### JOB
From the passage on silicon debug, list each abbreviation that is spelled out, with the full term it stands for.

### TEXT PASSAGE
▽

The fundamental challenge in silicon debug lies in the very limited visibility of internal design signals. The capabilities of physical probing tools [1] are very limited, and it is infeasible to observe each and every signal in fabricated silicon. So far, reusing design for test (DFT) circuit structures, such as internal scan chains, for silicon debug has been widely adopted in the industry [2] . Though scan chains can capture all or a subset of internal state elements, and thus increase signal observability for silicon debug, it may take several thousand clock cycles to dump out one observed state snapshot and, in most cases, the circuit's execution must be suspended until the completion of this process. The inclusion of shadow flip-flops in the scan chain can maintain normal circuit operation during the scan transfer, but it requires higher area overhead, and can still only produce one snapshot every few thousands cycles, which is too infrequent for being useful in most debugging efforts.
To facilitate silicon debug, design for debug (DFD) structures such as embedded logic analyzers (ELAs), have been proposed [3] and have found widespread use in the industry [4] , [5] , [6] . An ELA consists of a mix of trigger units and sampling units. Programmable trigger units are used to specify an event for triggering the logging of internal signal values. Sampling units are used to log the values of a small set of signals (trace signals) over a specified number of clock cycles into trace buffers. The number of signals traced is known as the width of the trace buffer, while the length of the tracing interval is called depth. Trace buffers are implemented with on-chip embedded memories [5] and data acquisition can be performed during normal chip operation by setting up the relevant trigger event. Subsequently, the sampled data is transferred off-chip via low bandwidth interfaces for post-processing analysis for debug. Note that DFD structures must maintain a low area overhead profile, since they do not provide added benefits to the design. As a result, only a very small number of signals can be traced in comparison to those available in the design.
For ELAs to be effective, designers must carefully select for tracing those signals that yield the most debug information. Through a judicious choice of trace signals, one can even reconstruct data for state elements that are not traced. As an example, for micro-processor designs, it is common practice to trace pipeline control signals so that the values of other data registers can be inferred during post-analysis. This approach cannot be used for a general circuit, however, because it leverages architectural knowledge of the design. Indeed, the need for generalized solutions in this domain is growing.
Even though the additional inferred information does not guarantee the identification of design errors, it still increases internal signal visibility and has the potential of providing valuable debugging information. Because bugs tend to occur in unexpected regions and configurations, it is not always possible to predict the most important signals to trace. Ideally we would like a mechanism which allows to reconstruct almost all internal signals from the tracing of just a handful of signals, so as to offer pre-silicon quality observability during post-silicon debug.

△

### INFORMATION SUPPLIED
▽

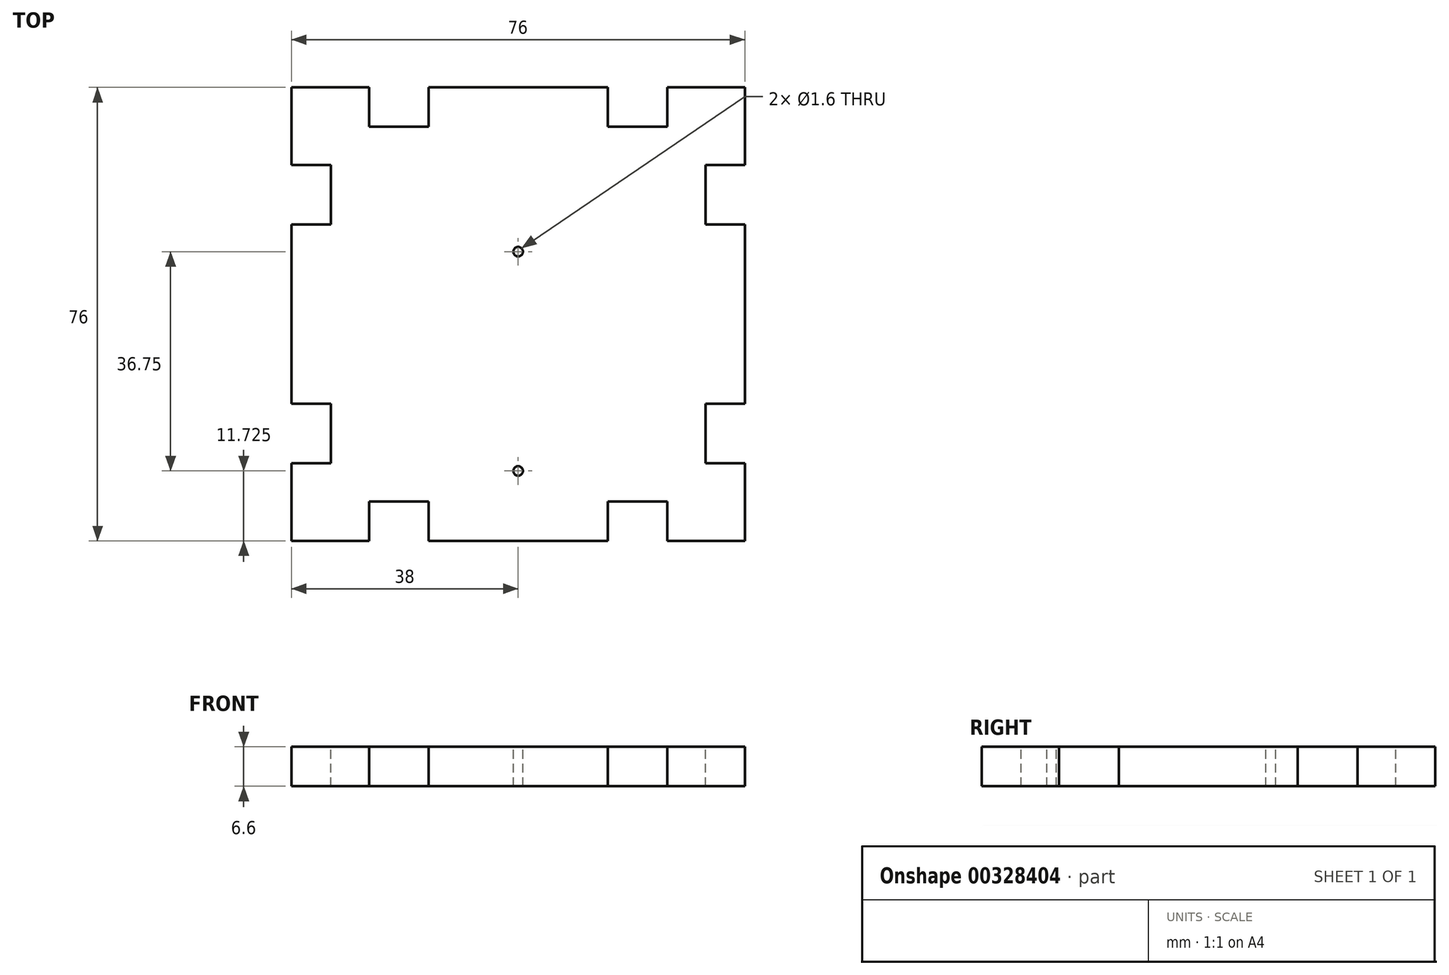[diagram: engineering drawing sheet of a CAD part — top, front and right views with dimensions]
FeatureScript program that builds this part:
annotation { "Feature Type Name" : "Feature", "Feature Type Description" : "" }
export const myFeature = defineFeature(function(context is Context, id is Id, definition is map)
    precondition{}
    {
        {
            var Q0;
            Q0=qCreatedBy(makeId("Top.planeOp"),FACE);
            var sketch = newSketch(context, id + "F0", { "sketchPlane" : qUnion([Q0])});
            skLineSegment(sketch, "E0.bottom", {"start": v(38, 38) * mm, "end": v(-38, 38) * mm});
            skLineSegment(sketch, "E0.top", {"start": v(38, -38) * mm, "end": v(-38, -38) * mm});
            skLineSegment(sketch, "E0.left", {"start": v(38, 38) * mm, "end": v(38, -38) * mm});
            skLineSegment(sketch, "E0.right", {"start": v(-38, 38) * mm, "end": v(-38, -38) * mm});
            skLineSegment(sketch, "E1", {"start": v(-38, 13) * mm, "end": v(38, 13) * mm, "construction": true});
            skLineSegment(sketch, "E2", {"start": v(-38, 38) * mm, "end": v(38, -38) * mm, "construction": true});
            skLineSegment(sketch, "E3", {"start": v(-38, -38) * mm, "end": v(38, 38) * mm, "construction": true});
            skPoint(sketch, "E4", {"position": v(0, 0) * mm});
            skSolve(sketch);
        }
        {
            var Q0;
            Q0 = qSketchRegion(id + "F0", true);
            extrude(context, id + "F1", {"entities" : qUnion([Q0]), "oppositeDirection" : true, "depth" : 6.6 * mm});
        }
        {
            var Q0;
            {var subQ0=sQuery(id+"F0.wireOp",EDGE,"E0.top");var subQ1=sQuery(id+"F0.wireOp",EDGE,"E0.right");var subQ2=sQuery(id+"F0.wireOp",EDGE,"E0.bottom");var subQ3=sQuery(id+"F0.wireOp",EDGE,"TOn2y3SU-Vc34-izZE-Xn1k-1RhqRMj2jbJt");var subQ4=sQuery(id+"F0.wireOp",EDGE,"E0.left");Q0=makeQuery(id+"F5kL9iUhUHyoTYB_1.boolean.opBoolean","SPLIT",FACE,{"disambiguationData":[TD([makeQuery(id+"F1.opExtrude","SWEPT_FACE",FACE,{"disambiguationData":[OSD([subQ2])]})])],"derivedFrom":makeQuery(id+"F1.opExtrude","CAP_FACE",FACE,{"disambiguationData":[OSD([subQ2,subQ0,subQ4,subQ1,subQ3])],"isStart":true})});}
            var sketch = newSketch(context, id + "F2", { "sketchPlane" : qUnion([Q0])});
            skLineSegment(sketch, "E5", {"start": v(0, 38) * mm, "end": v(0, -38) * mm, "construction": true});
            skLineSegment(sketch, "E6", {"start": v(-38, 0) * mm, "end": v(38, 0) * mm, "construction": true});
            skLineSegment(sketch, "E7.bottom", {"start": v(15, 38) * mm, "end": v(25, 38) * mm});
            skLineSegment(sketch, "E7.top", {"start": v(15, 31.4) * mm, "end": v(25, 31.4) * mm});
            skLineSegment(sketch, "E7.left", {"start": v(15, 38) * mm, "end": v(15, 31.4) * mm});
            skLineSegment(sketch, "E7.right", {"start": v(25, 38) * mm, "end": v(25, 31.4) * mm});
            skLineSegment(sketch, "E8.MirrorCS", {"start": v(-25, 38) * mm, "end": v(-25, 31.4) * mm});
            skLineSegment(sketch, "E9.MirrorCS", {"start": v(-15, 31.4) * mm, "end": v(-25, 31.4) * mm});
            skLineSegment(sketch, "E10.MirrorCS", {"start": v(-15, 38) * mm, "end": v(-15, 31.4) * mm});
            skLineSegment(sketch, "E11.MirrorCS", {"start": v(-15, 38) * mm, "end": v(-25, 38) * mm});
            skLineSegment(sketch, "E12.1.0", {"start": v(-38, -25) * mm, "end": v(-31.4, -25) * mm});
            skLineSegment(sketch, "E12.1.1", {"start": v(-31.4, 15) * mm, "end": v(-31.4, 25) * mm});
            skLineSegment(sketch, "E12.1.2", {"start": v(-38, -15) * mm, "end": v(-31.4, -15) * mm});
            skLineSegment(sketch, "E12.1.3", {"start": v(-38, 25) * mm, "end": v(-31.4, 25) * mm});
            skLineSegment(sketch, "E12.1.4", {"start": v(-38, 15) * mm, "end": v(-31.4, 15) * mm});
            skLineSegment(sketch, "E12.1.5", {"start": v(-38, 15) * mm, "end": v(-38, 25) * mm});
            skLineSegment(sketch, "E12.1.6", {"start": v(-31.4, -15) * mm, "end": v(-31.4, -25) * mm});
            skLineSegment(sketch, "E12.1.7", {"start": v(-38, -15) * mm, "end": v(-38, -25) * mm});
            skLineSegment(sketch, "E12.2.0", {"start": v(25, -38) * mm, "end": v(25, -31.4) * mm});
            skLineSegment(sketch, "E12.2.1", {"start": v(-15, -31.4) * mm, "end": v(-25, -31.4) * mm});
            skLineSegment(sketch, "E12.2.2", {"start": v(15, -38) * mm, "end": v(15, -31.4) * mm});
            skLineSegment(sketch, "E12.2.3", {"start": v(-25, -38) * mm, "end": v(-25, -31.4) * mm});
            skLineSegment(sketch, "E12.2.4", {"start": v(-15, -38) * mm, "end": v(-15, -31.4) * mm});
            skLineSegment(sketch, "E12.2.5", {"start": v(-15, -38) * mm, "end": v(-25, -38) * mm});
            skLineSegment(sketch, "E12.2.6", {"start": v(15, -31.4) * mm, "end": v(25, -31.4) * mm});
            skLineSegment(sketch, "E12.2.7", {"start": v(15, -38) * mm, "end": v(25, -38) * mm});
            skLineSegment(sketch, "E12.3.0", {"start": v(38, 25) * mm, "end": v(31.4, 25) * mm});
            skLineSegment(sketch, "E12.3.1", {"start": v(31.4, -15) * mm, "end": v(31.4, -25) * mm});
            skLineSegment(sketch, "E12.3.2", {"start": v(38, 15) * mm, "end": v(31.4, 15) * mm});
            skLineSegment(sketch, "E12.3.3", {"start": v(38, -25) * mm, "end": v(31.4, -25) * mm});
            skLineSegment(sketch, "E12.3.4", {"start": v(38, -15) * mm, "end": v(31.4, -15) * mm});
            skLineSegment(sketch, "E12.3.5", {"start": v(38, -15) * mm, "end": v(38, -25) * mm});
            skLineSegment(sketch, "E12.3.6", {"start": v(31.4, 15) * mm, "end": v(31.4, 25) * mm});
            skLineSegment(sketch, "E12.3.7", {"start": v(38, 15) * mm, "end": v(38, 25) * mm});
            skPoint(sketch, "E12.center", {"position": v(0, 0) * mm});
            skSolve(sketch);
        }
        {
            var Q0;
            Q0 = qSketchRegion(id + "F2", true);
            extrude(context, id + "F3", {"entities" : qUnion([Q0]), "operationType" : NewBodyOperationType.REMOVE, "endBound" : BoundingType.UP_TO_NEXT, "oppositeDirection" : true, "depth" : 25 * mm});
        }
        {
            var Q0;
            Q0=makeQuery(id+"F1.opExtrude","CAP_FACE",FACE,{"disambiguationData":[OSD([sQuery(id+"F0.wireOp",EDGE,"E0.bottom"),sQuery(id+"F0.wireOp",EDGE,"E0.top"),sQuery(id+"F0.wireOp",EDGE,"E0.left"),sQuery(id+"F0.wireOp",EDGE,"E0.right")])],"isStart":true});
            var sketch = newSketch(context, id + "F4", { "sketchPlane" : qUnion([Q0])});
            skLineSegment(sketch, "E13", {"start": v(0, 38) * mm, "end": v(0, -38) * mm, "construction": true});
            skLineSegment(sketch, "E14.bottom", {"start": v(17.5, 15.6) * mm, "end": v(-17.5, 15.6) * mm, "construction": true});
            skLineSegment(sketch, "E14.top", {"start": v(17.5, -31.4) * mm, "end": v(-17.5, -31.4) * mm, "construction": true});
            skLineSegment(sketch, "E14.left", {"start": v(17.5, 15.6) * mm, "end": v(17.5, -31.4) * mm, "construction": true});
            skLineSegment(sketch, "E14.right", {"start": v(-17.5, 15.6) * mm, "end": v(-17.5, -31.4) * mm, "construction": true});
            skPoint(sketch, "E14.middle", {"position": v(0, -7.9) * mm});
            skCircle(sketch, "E15", {"center": v(0, 10.48) * mm, "radius": 0.8 * mm});
            skLineSegment(sketch, "E16", {"start": v(-17.5, -7.9) * mm, "end": v(17.5, -7.9) * mm, "construction": true});
            skCircle(sketch, "E17.MirrorC", {"center": v(0, -26.27) * mm, "radius": 0.8 * mm});
            skSolve(sketch);
        }
        {
            var Q0;
            Q0 = qSketchRegion(id + "F4", true);
            extrude(context, id + "F5", {"entities" : qUnion([Q0]), "operationType" : NewBodyOperationType.REMOVE, "endBound" : BoundingType.UP_TO_NEXT, "oppositeDirection" : true, "depth" : 6 * mm});
        }
    });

△

### SOLUTION FOR THIS TASK
- DFT: design for test
- DFD: design for debug
- ELAs: embedded logic analyzers